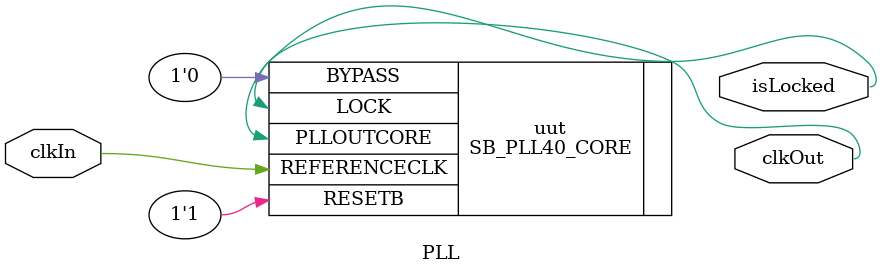
<source format=v>
module PLL(clkIn, clkOut, isLocked);

   // Input ports
    input clkIn;

   // Output ports
   output clkOut;
   output isLocked;

   SB_PLL40_CORE #(
       .FEEDBACK_PATH("SIMPLE"),
       .PLLOUT_SELECT("GENCLK"),
       .DIVR(4'b0000),
       .DIVF(7'b1001111),
       .DIVQ(3'b100),
       .FILTER_RANGE(3'b001)
   ) uut (
       .LOCK(isLocked),
       .RESETB(1'b1),
       .BYPASS(1'b0),
       .REFERENCECLK(clkIn),
       .PLLOUTCORE(clkOut)
   );
endmodule

</source>
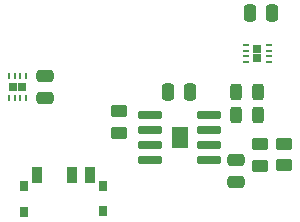
<source format=gbr>
%TF.GenerationSoftware,KiCad,Pcbnew,7.0.10-7.0.10~ubuntu22.04.1*%
%TF.CreationDate,2024-03-25T00:06:17+02:00*%
%TF.ProjectId,Power_Sub,506f7765-725f-4537-9562-2e6b69636164,rev?*%
%TF.SameCoordinates,Original*%
%TF.FileFunction,Paste,Top*%
%TF.FilePolarity,Positive*%
%FSLAX46Y46*%
G04 Gerber Fmt 4.6, Leading zero omitted, Abs format (unit mm)*
G04 Created by KiCad (PCBNEW 7.0.10-7.0.10~ubuntu22.04.1) date 2024-03-25 00:06:17*
%MOMM*%
%LPD*%
G01*
G04 APERTURE LIST*
G04 Aperture macros list*
%AMRoundRect*
0 Rectangle with rounded corners*
0 $1 Rounding radius*
0 $2 $3 $4 $5 $6 $7 $8 $9 X,Y pos of 4 corners*
0 Add a 4 corners polygon primitive as box body*
4,1,4,$2,$3,$4,$5,$6,$7,$8,$9,$2,$3,0*
0 Add four circle primitives for the rounded corners*
1,1,$1+$1,$2,$3*
1,1,$1+$1,$4,$5*
1,1,$1+$1,$6,$7*
1,1,$1+$1,$8,$9*
0 Add four rect primitives between the rounded corners*
20,1,$1+$1,$2,$3,$4,$5,0*
20,1,$1+$1,$4,$5,$6,$7,0*
20,1,$1+$1,$6,$7,$8,$9,0*
20,1,$1+$1,$8,$9,$2,$3,0*%
G04 Aperture macros list end*
%ADD10C,0.010000*%
%ADD11RoundRect,0.243750X0.243750X0.456250X-0.243750X0.456250X-0.243750X-0.456250X0.243750X-0.456250X0*%
%ADD12R,0.650000X0.750000*%
%ADD13RoundRect,0.062500X-0.062500X0.187500X-0.062500X-0.187500X0.062500X-0.187500X0.062500X0.187500X0*%
%ADD14R,0.750000X0.650000*%
%ADD15RoundRect,0.062500X-0.187500X-0.062500X0.187500X-0.062500X0.187500X0.062500X-0.187500X0.062500X0*%
%ADD16RoundRect,0.250000X-0.475000X0.250000X-0.475000X-0.250000X0.475000X-0.250000X0.475000X0.250000X0*%
%ADD17R,0.900000X1.400000*%
%ADD18R,0.750000X0.850000*%
%ADD19RoundRect,0.042000X-0.943000X-0.258000X0.943000X-0.258000X0.943000X0.258000X-0.943000X0.258000X0*%
%ADD20RoundRect,0.250000X-0.250000X-0.475000X0.250000X-0.475000X0.250000X0.475000X-0.250000X0.475000X0*%
%ADD21RoundRect,0.250000X0.450000X-0.262500X0.450000X0.262500X-0.450000X0.262500X-0.450000X-0.262500X0*%
%ADD22RoundRect,0.250000X0.250000X0.475000X-0.250000X0.475000X-0.250000X-0.475000X0.250000X-0.475000X0*%
G04 APERTURE END LIST*
%TO.C,U3*%
D10*
X90304800Y-50451600D02*
X89014800Y-50451600D01*
X89014800Y-48811600D01*
X90304800Y-48811600D01*
X90304800Y-50451600D01*
G36*
X90304800Y-50451600D02*
G01*
X89014800Y-50451600D01*
X89014800Y-48811600D01*
X90304800Y-48811600D01*
X90304800Y-50451600D01*
G37*
%TD*%
D11*
%TO.C,D2*%
X96289100Y-45770800D03*
X94414100Y-45770800D03*
%TD*%
D12*
%TO.C,U2*%
X76350000Y-45400000D03*
X75550000Y-45400000D03*
D13*
X76700000Y-44450000D03*
X76200000Y-44450000D03*
X75700000Y-44450000D03*
X75200000Y-44450000D03*
X75200000Y-46350000D03*
X75700000Y-46350000D03*
X76200000Y-46350000D03*
X76700000Y-46350000D03*
%TD*%
D14*
%TO.C,U1*%
X96261000Y-42151400D03*
X96261000Y-42951400D03*
D15*
X95311000Y-41801400D03*
X95311000Y-42301400D03*
X95311000Y-42801400D03*
X95311000Y-43301400D03*
X97211000Y-43301400D03*
X97211000Y-42801400D03*
X97211000Y-42301400D03*
X97211000Y-41801400D03*
%TD*%
D16*
%TO.C,C1*%
X78282800Y-44414400D03*
X78282800Y-46314400D03*
%TD*%
D17*
%TO.C,SW1*%
X77607600Y-52824150D03*
X80607600Y-52824150D03*
X82107600Y-52824150D03*
D18*
X76482600Y-53791150D03*
X76482600Y-55941150D03*
X83232600Y-53791150D03*
X83232600Y-55916150D03*
%TD*%
D19*
%TO.C,U3*%
X87184800Y-47726600D03*
X87184800Y-48996600D03*
X87184800Y-50266600D03*
X87184800Y-51536600D03*
X92134800Y-51536600D03*
X92134800Y-50266600D03*
X92134800Y-48996600D03*
X92134800Y-47726600D03*
%TD*%
D20*
%TO.C,C2*%
X95631000Y-39141400D03*
X97531000Y-39141400D03*
%TD*%
D21*
%TO.C,R1*%
X84579800Y-49274100D03*
X84579800Y-47449100D03*
%TD*%
D22*
%TO.C,C4*%
X90561200Y-45821600D03*
X88661200Y-45821600D03*
%TD*%
D16*
%TO.C,C3*%
X94488000Y-51526400D03*
X94488000Y-53426400D03*
%TD*%
D21*
%TO.C,R3*%
X96469200Y-52068100D03*
X96469200Y-50243100D03*
%TD*%
D11*
%TO.C,D1*%
X96289100Y-47752000D03*
X94414100Y-47752000D03*
%TD*%
D21*
%TO.C,R2*%
X98552000Y-52017300D03*
X98552000Y-50192300D03*
%TD*%
M02*

</source>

* [Problem details]
A faithful copy of all the entries is required, pictures excluded.

* [Exercise output]
<source format=v>
module PLL(clkIn, clkOut, isLocked);

   // Input ports
    input clkIn;

   // Output ports
   output clkOut;
   output isLocked;

   SB_PLL40_CORE #(
       .FEEDBACK_PATH("SIMPLE"),
       .PLLOUT_SELECT("GENCLK"),
       .DIVR(4'b0000),
       .DIVF(7'b1001111),
       .DIVQ(3'b100),
       .FILTER_RANGE(3'b001)
   ) uut (
       .LOCK(isLocked),
       .RESETB(1'b1),
       .BYPASS(1'b0),
       .REFERENCECLK(clkIn),
       .PLLOUTCORE(clkOut)
   );
endmodule

</source>
<source format=gbr>
%TF.GenerationSoftware,KiCad,Pcbnew,7.0.10-7.0.10~ubuntu22.04.1*%
%TF.CreationDate,2024-03-25T00:06:17+02:00*%
%TF.ProjectId,Power_Sub,506f7765-725f-4537-9562-2e6b69636164,rev?*%
%TF.SameCoordinates,Original*%
%TF.FileFunction,Paste,Top*%
%TF.FilePolarity,Positive*%
%FSLAX46Y46*%
G04 Gerber Fmt 4.6, Leading zero omitted, Abs format (unit mm)*
G04 Created by KiCad (PCBNEW 7.0.10-7.0.10~ubuntu22.04.1) date 2024-03-25 00:06:17*
%MOMM*%
%LPD*%
G01*
G04 APERTURE LIST*
G04 Aperture macros list*
%AMRoundRect*
0 Rectangle with rounded corners*
0 $1 Rounding radius*
0 $2 $3 $4 $5 $6 $7 $8 $9 X,Y pos of 4 corners*
0 Add a 4 corners polygon primitive as box body*
4,1,4,$2,$3,$4,$5,$6,$7,$8,$9,$2,$3,0*
0 Add four circle primitives for the rounded corners*
1,1,$1+$1,$2,$3*
1,1,$1+$1,$4,$5*
1,1,$1+$1,$6,$7*
1,1,$1+$1,$8,$9*
0 Add four rect primitives between the rounded corners*
20,1,$1+$1,$2,$3,$4,$5,0*
20,1,$1+$1,$4,$5,$6,$7,0*
20,1,$1+$1,$6,$7,$8,$9,0*
20,1,$1+$1,$8,$9,$2,$3,0*%
G04 Aperture macros list end*
%ADD10C,0.010000*%
%ADD11RoundRect,0.243750X0.243750X0.456250X-0.243750X0.456250X-0.243750X-0.456250X0.243750X-0.456250X0*%
%ADD12R,0.650000X0.750000*%
%ADD13RoundRect,0.062500X-0.062500X0.187500X-0.062500X-0.187500X0.062500X-0.187500X0.062500X0.187500X0*%
%ADD14R,0.750000X0.650000*%
%ADD15RoundRect,0.062500X-0.187500X-0.062500X0.187500X-0.062500X0.187500X0.062500X-0.187500X0.062500X0*%
%ADD16RoundRect,0.250000X-0.475000X0.250000X-0.475000X-0.250000X0.475000X-0.250000X0.475000X0.250000X0*%
%ADD17R,0.900000X1.400000*%
%ADD18R,0.750000X0.850000*%
%ADD19RoundRect,0.042000X-0.943000X-0.258000X0.943000X-0.258000X0.943000X0.258000X-0.943000X0.258000X0*%
%ADD20RoundRect,0.250000X-0.250000X-0.475000X0.250000X-0.475000X0.250000X0.475000X-0.250000X0.475000X0*%
%ADD21RoundRect,0.250000X0.450000X-0.262500X0.450000X0.262500X-0.450000X0.262500X-0.450000X-0.262500X0*%
%ADD22RoundRect,0.250000X0.250000X0.475000X-0.250000X0.475000X-0.250000X-0.475000X0.250000X-0.475000X0*%
G04 APERTURE END LIST*
%TO.C,U3*%
D10*
X90304800Y-50451600D02*
X89014800Y-50451600D01*
X89014800Y-48811600D01*
X90304800Y-48811600D01*
X90304800Y-50451600D01*
G36*
X90304800Y-50451600D02*
G01*
X89014800Y-50451600D01*
X89014800Y-48811600D01*
X90304800Y-48811600D01*
X90304800Y-50451600D01*
G37*
%TD*%
D11*
%TO.C,D2*%
X96289100Y-45770800D03*
X94414100Y-45770800D03*
%TD*%
D12*
%TO.C,U2*%
X76350000Y-45400000D03*
X75550000Y-45400000D03*
D13*
X76700000Y-44450000D03*
X76200000Y-44450000D03*
X75700000Y-44450000D03*
X75200000Y-44450000D03*
X75200000Y-46350000D03*
X75700000Y-46350000D03*
X76200000Y-46350000D03*
X76700000Y-46350000D03*
%TD*%
D14*
%TO.C,U1*%
X96261000Y-42151400D03*
X96261000Y-42951400D03*
D15*
X95311000Y-41801400D03*
X95311000Y-42301400D03*
X95311000Y-42801400D03*
X95311000Y-43301400D03*
X97211000Y-43301400D03*
X97211000Y-42801400D03*
X97211000Y-42301400D03*
X97211000Y-41801400D03*
%TD*%
D16*
%TO.C,C1*%
X78282800Y-44414400D03*
X78282800Y-46314400D03*
%TD*%
D17*
%TO.C,SW1*%
X77607600Y-52824150D03*
X80607600Y-52824150D03*
X82107600Y-52824150D03*
D18*
X76482600Y-53791150D03*
X76482600Y-55941150D03*
X83232600Y-53791150D03*
X83232600Y-55916150D03*
%TD*%
D19*
%TO.C,U3*%
X87184800Y-47726600D03*
X87184800Y-48996600D03*
X87184800Y-50266600D03*
X87184800Y-51536600D03*
X92134800Y-51536600D03*
X92134800Y-50266600D03*
X92134800Y-48996600D03*
X92134800Y-47726600D03*
%TD*%
D20*
%TO.C,C2*%
X95631000Y-39141400D03*
X97531000Y-39141400D03*
%TD*%
D21*
%TO.C,R1*%
X84579800Y-49274100D03*
X84579800Y-47449100D03*
%TD*%
D22*
%TO.C,C4*%
X90561200Y-45821600D03*
X88661200Y-45821600D03*
%TD*%
D16*
%TO.C,C3*%
X94488000Y-51526400D03*
X94488000Y-53426400D03*
%TD*%
D21*
%TO.C,R3*%
X96469200Y-52068100D03*
X96469200Y-50243100D03*
%TD*%
D11*
%TO.C,D1*%
X96289100Y-47752000D03*
X94414100Y-47752000D03*
%TD*%
D21*
%TO.C,R2*%
X98552000Y-52017300D03*
X98552000Y-50192300D03*
%TD*%
M02*

</source>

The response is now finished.